Question

If f(x) = e^[3ln(x^2)], then f'(x) = ?

Answer 1

Using the chain rule a few times, I get the following
f'(x) = e^[3ln(x^2)] * 3x^-2 * 2x = [6e^(3ln(x^2))] / x
But the answer is 6x^5

Answer 2

I would recommend applying some rules of logarithms before taking the derivative :) It will make this problem a bit easier.

Answer 3

\[\huge a \log (b)=\log(b^a)\]We can use this to deal with the 3, moving it inside of the log.

Answer 4

The reason we would want to do that.... is becauseeeee..

The exponential e, and the logarithm are INVERSE operations of one another. So they essentially "cancel out".

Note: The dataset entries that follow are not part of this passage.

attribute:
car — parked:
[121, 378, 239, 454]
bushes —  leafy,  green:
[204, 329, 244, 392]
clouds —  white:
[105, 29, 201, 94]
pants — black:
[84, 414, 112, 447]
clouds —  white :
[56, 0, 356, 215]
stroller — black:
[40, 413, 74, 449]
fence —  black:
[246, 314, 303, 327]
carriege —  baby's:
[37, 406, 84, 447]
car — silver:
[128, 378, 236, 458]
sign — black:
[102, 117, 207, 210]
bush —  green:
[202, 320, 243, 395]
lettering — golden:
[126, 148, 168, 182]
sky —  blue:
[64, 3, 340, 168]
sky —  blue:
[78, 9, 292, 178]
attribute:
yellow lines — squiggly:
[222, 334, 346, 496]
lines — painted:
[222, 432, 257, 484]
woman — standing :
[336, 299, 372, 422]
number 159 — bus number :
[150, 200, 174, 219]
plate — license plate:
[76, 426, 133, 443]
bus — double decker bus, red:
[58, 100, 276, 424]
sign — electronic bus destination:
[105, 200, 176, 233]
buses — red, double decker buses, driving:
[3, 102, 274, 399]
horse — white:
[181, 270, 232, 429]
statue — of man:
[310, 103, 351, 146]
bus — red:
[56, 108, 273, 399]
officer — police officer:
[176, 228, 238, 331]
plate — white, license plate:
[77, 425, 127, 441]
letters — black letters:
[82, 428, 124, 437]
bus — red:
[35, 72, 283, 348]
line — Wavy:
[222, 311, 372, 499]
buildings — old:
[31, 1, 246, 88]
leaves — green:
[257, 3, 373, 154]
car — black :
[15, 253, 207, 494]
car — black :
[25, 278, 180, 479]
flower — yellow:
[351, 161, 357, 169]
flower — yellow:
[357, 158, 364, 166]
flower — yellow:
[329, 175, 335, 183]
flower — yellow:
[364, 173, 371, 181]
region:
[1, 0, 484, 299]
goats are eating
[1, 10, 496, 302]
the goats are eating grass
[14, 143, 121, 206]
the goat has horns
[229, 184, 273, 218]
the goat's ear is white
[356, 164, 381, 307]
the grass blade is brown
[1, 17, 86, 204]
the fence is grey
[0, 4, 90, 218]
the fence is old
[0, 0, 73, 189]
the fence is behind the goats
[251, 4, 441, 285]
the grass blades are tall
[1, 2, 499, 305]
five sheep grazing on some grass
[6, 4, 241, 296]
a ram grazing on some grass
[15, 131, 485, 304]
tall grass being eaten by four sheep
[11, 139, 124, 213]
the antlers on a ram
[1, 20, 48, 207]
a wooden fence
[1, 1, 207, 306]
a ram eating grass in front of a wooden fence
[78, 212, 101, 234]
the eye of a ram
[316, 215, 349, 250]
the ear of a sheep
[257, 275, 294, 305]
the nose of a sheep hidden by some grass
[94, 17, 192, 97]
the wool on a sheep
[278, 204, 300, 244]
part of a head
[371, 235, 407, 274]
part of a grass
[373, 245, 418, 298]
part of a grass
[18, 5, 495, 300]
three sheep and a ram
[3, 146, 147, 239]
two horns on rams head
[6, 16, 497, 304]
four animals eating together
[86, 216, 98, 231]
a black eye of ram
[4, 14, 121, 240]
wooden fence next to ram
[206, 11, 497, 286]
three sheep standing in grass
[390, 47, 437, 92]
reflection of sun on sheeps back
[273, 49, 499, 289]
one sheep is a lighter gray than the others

Here is a quick example:\[\huge e^{(\ln x)}=x\]

Answer 5

\[\large e^{3 \ln (x^2)}\qquad \rightarrow \qquad e^{\ln ((x^2)^3)}\qquad \rightarrow \qquad e^{\ln(x^6)}\qquad \rightarrow \qquad x^6\]See what we did there? :o

Answer 6

That was not the differentiation, that was just simplifying before taking a derivative. Hopefully that makes sense :3
\[\large f(x)=x^6\]

Answer 7

Thank you very much! I completely forgot that e^lnx = x.